Philadelphia, USA

PETER CROTEAU (Philadelphia, USA)



Peter Croteau was born in Boston, MA in 1988. Moving many times through various tract house suburbs as a youth gave him a further understanding of the differences and similarities in the landscape across the USA. He became most interested in the concepts of the in-between and the sublime in the landscape and how the two may intersect. He considers himself to be an explorer of mundane spaces looking to transform the everyday into something otherworldly through the use of 8×10 and 4×5 view cameras.

Peter received his Masters of Fine Arts in Photography from Rhode Island School of Design in 2012 and his Bachelors of Science in Photography from Drexel University in 2010. He currently lives in Philadelphia, PA.

Artist Statement:

An interglacial period is one of warming after an ice age. The current geological epoch, known as the Holocene, is an interglacial period that began about 11,700 years ago. The photographs in this series explore a single space that evolves over the course of one winter. The changes that occur from photograph to photograph function as visual metaphors for global warming and the effect this warming has upon the frozen landscape.

​Through the burning of coal and fossil fuels that intensify the greenhouse effect, Humans have accelerated this rate of warming. Some have even suggested we are living in a new era, the Anthropocene, an epoch that has been proposed to have began in the mid 20th century with a significant increase in human impact upon Earth’s climate. The latter part of this series seeks to show a transition from a natural warming state into one that has been deeply affected by human influence. The snow becomes blackened and from its melted depths the remnants of waste become visible.

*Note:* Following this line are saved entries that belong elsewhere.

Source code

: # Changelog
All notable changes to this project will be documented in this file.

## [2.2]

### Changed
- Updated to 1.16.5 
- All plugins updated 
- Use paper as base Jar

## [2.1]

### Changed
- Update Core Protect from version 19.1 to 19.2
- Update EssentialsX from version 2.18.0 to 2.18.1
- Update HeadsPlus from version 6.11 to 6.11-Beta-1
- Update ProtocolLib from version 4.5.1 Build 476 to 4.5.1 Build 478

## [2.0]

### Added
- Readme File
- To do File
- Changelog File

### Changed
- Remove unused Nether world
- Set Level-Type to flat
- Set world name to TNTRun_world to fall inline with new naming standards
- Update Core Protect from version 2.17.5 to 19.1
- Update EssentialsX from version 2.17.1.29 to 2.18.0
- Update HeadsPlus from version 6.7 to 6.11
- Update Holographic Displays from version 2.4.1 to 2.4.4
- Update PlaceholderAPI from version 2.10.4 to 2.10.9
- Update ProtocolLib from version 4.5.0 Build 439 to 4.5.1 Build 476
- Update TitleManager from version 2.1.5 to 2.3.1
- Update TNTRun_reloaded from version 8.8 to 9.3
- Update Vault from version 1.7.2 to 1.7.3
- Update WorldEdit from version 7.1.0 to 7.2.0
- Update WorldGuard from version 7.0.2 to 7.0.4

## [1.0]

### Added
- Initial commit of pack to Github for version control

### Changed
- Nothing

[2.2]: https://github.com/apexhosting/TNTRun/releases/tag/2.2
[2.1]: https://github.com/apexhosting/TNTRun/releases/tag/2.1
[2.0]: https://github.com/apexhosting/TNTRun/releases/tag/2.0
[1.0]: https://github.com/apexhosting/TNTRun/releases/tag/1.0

Practice Statement: How does photographing on film (or using your material photographic process of predilection) inform your artistic practice?

Photographing using 4×5 and 8×10 film with a view camera is essential to my process. My decision to use a view camera began 11 years ago when I took a class in large format photography and has since become a longstanding commitment. Using the camera changed the way I thought about and wanted to produce photographs. I was drawn to the act of slowing down to think about putting together a photograph. I actually found the view camera, as cumbersome as it is, to be both simplifying and enlightening. Seeing the image projected upside down on ground glass (as in a camera obscura) made me realize that through the mechanism of the camera I could control the image.
Using a view camera requires a different way of seeing. The photographic process begins before the camera comes out of the bag, when I attempt to conceptualize how my frame may exist in the world. Getting under the dark cloth and seeing an image projected upside down on the ground glass is a dissociating experience where I can remove myself from the outside world and think about the relationship of forms and the juxtaposition of objects in my frame. I consider how I can use the camera to construct space, as a landscape painter would, to create dimension through multiple receding layers of earth and sky. I consciously employ cross-angles into my compositions. I feel they produce more dynamic compositions that lead the eye through the space and help generate an effect of deep, layered space.
Pressing the shutter on a view camera lens requires another level of visualization. Henri Cartier Bresson used the term “decisive moment” to describe a philosophy of photography where ones mind becomes so in tune with a small camera that one is able to capture a specific moment of brilliance with speed and clarity. This, however, does not apply to the view camera because one cannot look through the camera when one presses the shutter release. What I employ is instead what Richard Misrach calls the “anticipated moment.” Once one looks away from the ground glass there is still a need to visualize the frame in order to understand all the elements that fall within it. The photographer must continue to stand with the camera, looking out over the scene with a frame in mind watching the clouds moving, the light shifting, the wind in the trees, cars driving and any other object that may shift in the space. When all the elements come together the shutter release is pressed and an exposure is made. The anticipated moment has always made me feel more focused and precise about the photographs I make than the decisive moment. Attempting to make all the elements come together in one photograph is no simple task. It is this process of anticipation that excites me the most when I am taking pictures.
For my Interglacial series, I use the camera to confuse subject matter and scale in order to create a sense of ambiguity. The camera acts as an apparatus, where I can put in and leave out elements wherever I choose. The amount of detail I decide to let into the frame effects the kind of relationship the viewer has to the photograph. The more I leave out of the frame, the more ambiguous the scale becomes. This ambiguity draws the viewer in and asks them to define both what they are looking at and how it exists in relation to the landscape around it outside the frame. This questioning causes the viewer to become aware of mundane spaces and see them differently in his or her every day life.